[Given records Boundary: Start]
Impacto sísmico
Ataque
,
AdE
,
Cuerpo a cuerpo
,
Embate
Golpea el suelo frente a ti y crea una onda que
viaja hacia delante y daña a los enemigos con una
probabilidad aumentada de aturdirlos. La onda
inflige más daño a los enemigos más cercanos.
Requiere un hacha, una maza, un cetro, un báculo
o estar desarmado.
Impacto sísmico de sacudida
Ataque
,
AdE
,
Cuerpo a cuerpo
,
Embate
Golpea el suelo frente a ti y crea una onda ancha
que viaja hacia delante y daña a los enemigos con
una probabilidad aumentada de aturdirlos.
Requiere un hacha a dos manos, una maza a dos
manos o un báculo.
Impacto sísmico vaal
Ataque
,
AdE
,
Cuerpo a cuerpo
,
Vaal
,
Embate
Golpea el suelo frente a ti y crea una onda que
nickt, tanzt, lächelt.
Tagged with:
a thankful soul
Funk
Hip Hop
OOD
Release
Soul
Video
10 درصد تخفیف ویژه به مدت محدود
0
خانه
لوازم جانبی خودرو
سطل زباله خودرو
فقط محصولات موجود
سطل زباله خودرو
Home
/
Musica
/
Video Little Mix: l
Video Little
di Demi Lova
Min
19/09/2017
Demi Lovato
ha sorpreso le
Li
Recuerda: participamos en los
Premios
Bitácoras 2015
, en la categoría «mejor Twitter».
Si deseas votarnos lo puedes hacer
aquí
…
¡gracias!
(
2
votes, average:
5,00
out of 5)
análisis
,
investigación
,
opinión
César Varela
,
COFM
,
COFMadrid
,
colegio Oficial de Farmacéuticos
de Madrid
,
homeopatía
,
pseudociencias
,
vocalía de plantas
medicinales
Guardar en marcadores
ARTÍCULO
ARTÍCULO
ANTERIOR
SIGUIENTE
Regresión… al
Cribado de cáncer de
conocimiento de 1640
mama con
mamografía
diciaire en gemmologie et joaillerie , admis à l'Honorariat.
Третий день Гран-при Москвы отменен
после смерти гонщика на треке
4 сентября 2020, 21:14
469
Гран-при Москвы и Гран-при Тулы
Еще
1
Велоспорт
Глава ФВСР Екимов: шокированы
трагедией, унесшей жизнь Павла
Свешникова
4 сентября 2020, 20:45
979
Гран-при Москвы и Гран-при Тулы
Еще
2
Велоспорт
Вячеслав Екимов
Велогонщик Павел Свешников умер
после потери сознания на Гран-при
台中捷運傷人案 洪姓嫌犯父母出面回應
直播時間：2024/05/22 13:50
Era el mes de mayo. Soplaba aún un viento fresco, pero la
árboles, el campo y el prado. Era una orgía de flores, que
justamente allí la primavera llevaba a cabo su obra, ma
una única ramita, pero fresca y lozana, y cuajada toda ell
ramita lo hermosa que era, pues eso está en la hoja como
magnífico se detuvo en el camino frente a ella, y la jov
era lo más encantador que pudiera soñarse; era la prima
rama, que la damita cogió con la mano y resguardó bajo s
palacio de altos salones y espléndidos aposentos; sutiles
[Given records Boundary: End]
Including any blank lines, repeat the data exactly.

Impacto sísmico
Ataque
,
AdE
,
Cuerpo a cuerpo
,
Embate
Golpea el suelo frente a ti y crea una onda que
viaja hacia delante y daña a los enemigos con una
probabilidad aumentada de aturdirlos. La onda
inflige más daño a los enemigos más cercanos.
Requiere un hacha, una maza, un cetro, un báculo
o estar desarmado.
Impacto sísmico de sacudida
Ataque
,
AdE
,
Cuerpo a cuerpo
,
Embate
Golpea el suelo frente a ti y crea una onda ancha
que viaja hacia delante y daña a los enemigos con
una probabilidad aumentada de aturdirlos.
Requiere un hacha a dos manos, una maza a dos
manos o un báculo.
Impacto sísmico vaal
Ataque
,
AdE
,
Cuerpo a cuerpo
,
Vaal
,
Embate
Golpea el suelo frente a ti y crea una onda que
nickt, tanzt, lächelt.
Tagged with:
a thankful soul
Funk
Hip Hop
OOD
Release
Soul
Video
10 درصد تخفیف ویژه به مدت محدود
0
خانه
لوازم جانبی خودرو
سطل زباله خودرو
فقط محصولات موجود
سطل زباله خودرو
Home
/
Musica
/
Video Little Mix: l
Video Little
di Demi Lova
Min
19/09/2017
Demi Lovato
ha sorpreso le
Li
Recuerda: participamos en los
Premios
Bitácoras 2015
, en la categoría «mejor Twitter».
Si deseas votarnos lo puedes hacer
aquí
…
¡gracias!
(
2
votes, average:
5,00
out of 5)
análisis
,
investigación
,
opinión
César Varela
,
COFM
,
COFMadrid
,
colegio Oficial de Farmacéuticos
de Madrid
,
homeopatía
,
pseudociencias
,
vocalía de plantas
medicinales
Guardar en marcadores
ARTÍCULO
ARTÍCULO
ANTERIOR
SIGUIENTE
Regresión… al
Cribado de cáncer de
conocimiento de 1640
mama con
mamografía
diciaire en gemmologie et joaillerie , admis à l'Honorariat.
Третий день Гран-при Москвы отменен
после смерти гонщика на треке
4 сентября 2020, 21:14
469
Гран-при Москвы и Гран-при Тулы
Еще
1
Велоспорт
Глава ФВСР Екимов: шокированы
трагедией, унесшей жизнь Павла
Свешникова
4 сентября 2020, 20:45
979
Гран-при Москвы и Гран-при Тулы
Еще
2
Велоспорт
Вячеслав Екимов
Велогонщик Павел Свешников умер
после потери сознания на Гран-при
台中捷運傷人案 洪姓嫌犯父母出面回應
直播時間：2024/05/22 13:50
Era el mes de mayo. Soplaba aún un viento fresco, pero la
árboles, el campo y el prado. Era una orgía de flores, que
justamente allí la primavera llevaba a cabo su obra, ma
una única ramita, pero fresca y lozana, y cuajada toda ell
ramita lo hermosa que era, pues eso está en la hoja como
magnífico se detuvo en el camino frente a ella, y la jov
era lo más encantador que pudiera soñarse; era la prima
rama, que la damita cogió con la mano y resguardó bajo s
palacio de altos salones y espléndidos aposentos; sutiles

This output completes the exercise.